Once again, personnel from the repair ship watched as Tschu's people emplaced the charge, and then it was time.
"You're mad, My Lady." Major LaFollet's voice was low but intense as the cutter approached Warnecke's shuttle. "This is the most insane thing you've ever done, and that takes some doing!"
"Just humor me, Andrew," Honor replied, watching through a view port as her pilot maneuvered for a lock-to-lock mating with the shuttle. Her chief armsman clamped his mouth shut with an almost audible grinding of teeth, and she smiled faintly at her reflection in the port. Poor Andrew. He really hated this, but it was the only option that offered a chance of success, and she turned from the view port to inspect her "officers" as the locks came together.
There'd never been any question who would accompany her; she'd have had to brig her armsmen to make any other choice. That was why LaFollet, James Candless, and Simon Mattingly had exchanged their Harrington Guard uniforms for Manticoran ones, and she was pleased at how well ship's stores had managed to fit them. Candless wore the uniform of a commander, Mattingly that of a senior-grade lieutenant, and LaFollet that of a lowly Marine second lieutenant. That should tend to divert attention from the true commander of her bodyguard, but the main reason for the choices was that, of all her armsmen, LaFollet had the most pronounced Grayson accent. Candless had learned to mimic Honors crisp, Sphinx accent almost perfectly, and Mattingly could pass for a native of Gryphon at need, but LaFollet simply could not shake the soft, slow speech of his birth world. It was unlikely Warnecke would be sufficiently familiar with Manticoran dialects to spot an imposter, but there was no point taking any chances, and no one would expect so junior an officer to say much.
The green light blinked, the hatch slid open, and Honor drew a deep breath.
"All right, people," she told her armsmen quietly. "Let's be about it."
LaFollet grunted like an irate bear, then stepped in front of her as she lifted Nimitz to her shoulder. She'd thought long and hard about leaving the 'cat behind, but he'd made his opinion of that option abundantly clear.

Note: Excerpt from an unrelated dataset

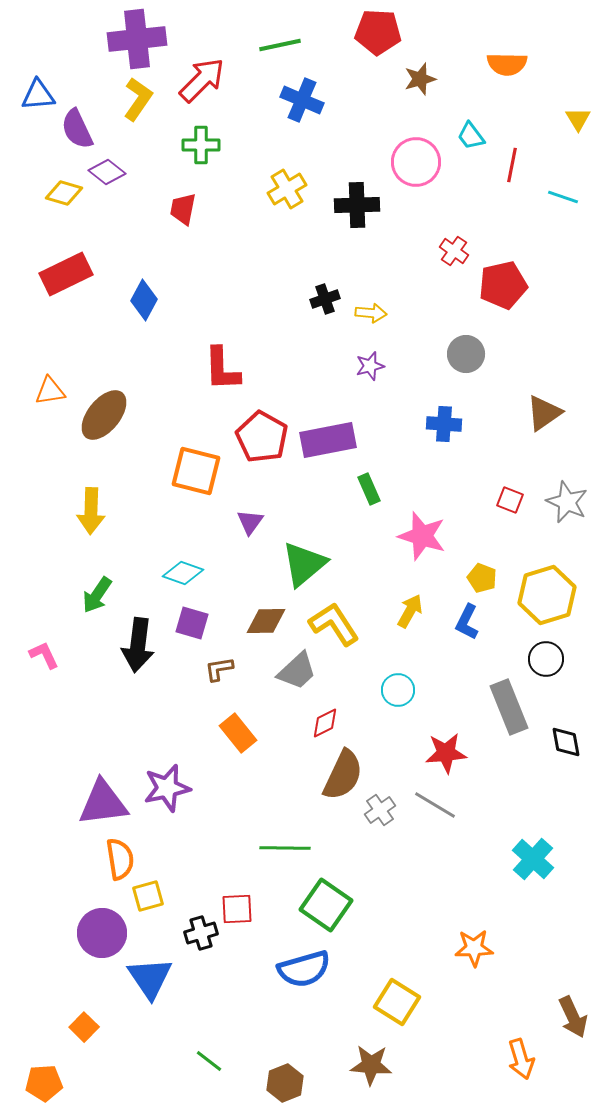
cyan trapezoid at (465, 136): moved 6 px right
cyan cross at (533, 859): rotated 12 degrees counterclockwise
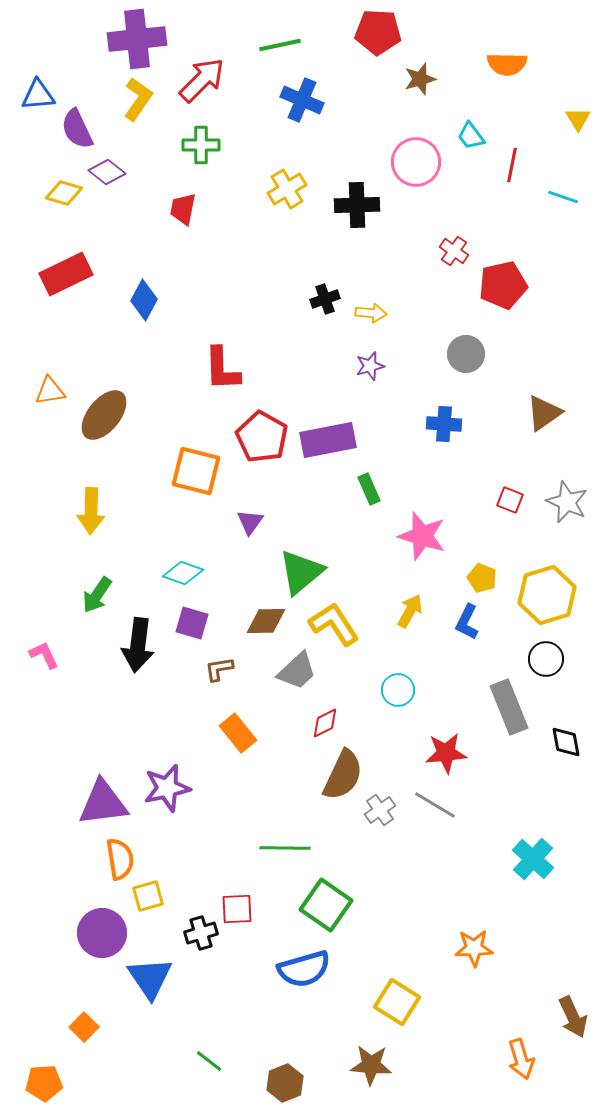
green triangle at (304, 564): moved 3 px left, 8 px down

That wouldn't have been enough to stop her from doing it anyway, but Nimitz had proved himself far too useful in the past. He was so small few strangers realized how lethal he could be, and his ability to read the emotions of Warnecke and his henchmen might literally be the difference between life or death this time. She felt his taut, coiled-spring readiness as she settled him in position and took the time to send him one last admonition to wait. She sensed his agreement, but she also knew it was conditional, and despite her own nervousness, she was content with that. In sudden threat situations, 'cats were prone to revert to instinct-level response, but she'd made certain Nimitz understood what she intended to happen, and she trusted his judgment. Besides, if things went utterly wrong, the empathic 'cat was far more likely than she or her armsmen to have sufficient warning to react in time.